Polyurethane formulations have heretofore been incapable of providing satisfactory roadway repair material, particularly under wet placement conditions as the ambient moisture in the aggregate or standing water in the crater react undesirably with the isocyanate component in such formulations. This isocyanate-water reaction not only yields a low-strength polymer concrete, but also contributes to a somewhat spongy consistency of the cured material due to the formation of carbon dioxide bubbles during the polymerization reaction. Moreover, any standing water in the crater will cause the urethane to foam, and the polymer thus swells and raises above the roadway surface.
The above-described problems are most apparent when the rapid repair of bomb-damaged air fields during hostilities is attempted. The repair of air field pavements damaged by various weapons must be completed rapidly following an attack in order to launch retaliatory missions. Any repair method or material which is disposed above the level of the surrounding pavement, creating a raised portion on the runway, presents special problems for militry aircraft due, in part, to high runway speeds and heavy cargos.

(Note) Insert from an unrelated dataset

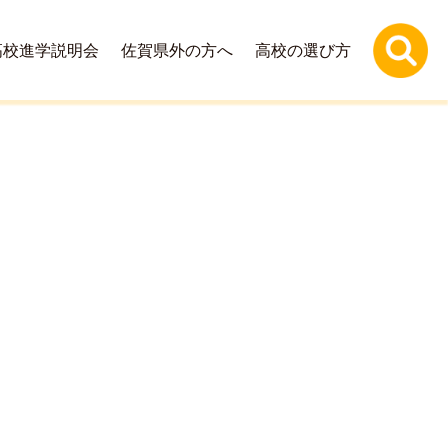
高校進学説明会
佐賀県外の方へ
高校の選び方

For example, the repair diameter of a crater formed from the explosion of a 750 lb. bomb can measure as much as sixty feet, with a depth approaching fifteen feet. As a further complication, any repair material must be placed in less than thirty minutes under adverse battle conditions and under environmental extremes, i.e., temperatures ranging from -25.degree. F. to 125.degree. F. and at rainfall rates of in excess of one inch per hour.
Further, the flammability of cured polymer concrete has presented a particular problem in military operations. For example, in one recent test, a freshly cured polyurethane repair such as described above was set afire by hevy construction equipment involved in the repair.
According to the present invention, methods and materials are provided for the formulation of a solution which may be caused to quickly percolate through at least a portion of an aggregate fill in a crater or other depression to rapidly form a polyurethane concrete which is flush with the surrounding grade. The solution is hydrophobic and has a specific gravity greater than that of water so that any ambient moisture within the crater is displaced. The combination of catalysts in the solution provide a cure rate which virtually eliminates any water-isocyanate reaction in the polymer precursor during the displacement of water, and the combination may be varied to allow cure times of as little as one second and to allow constant cure rates at temperatures of from -20.degree. F. to 125.degree. F. As described in the preferred embodiment, the present invention provides an all-weather flush and nonflammable pavement repair which is capable of supporting vehicular traffic in as little as thirty minutes.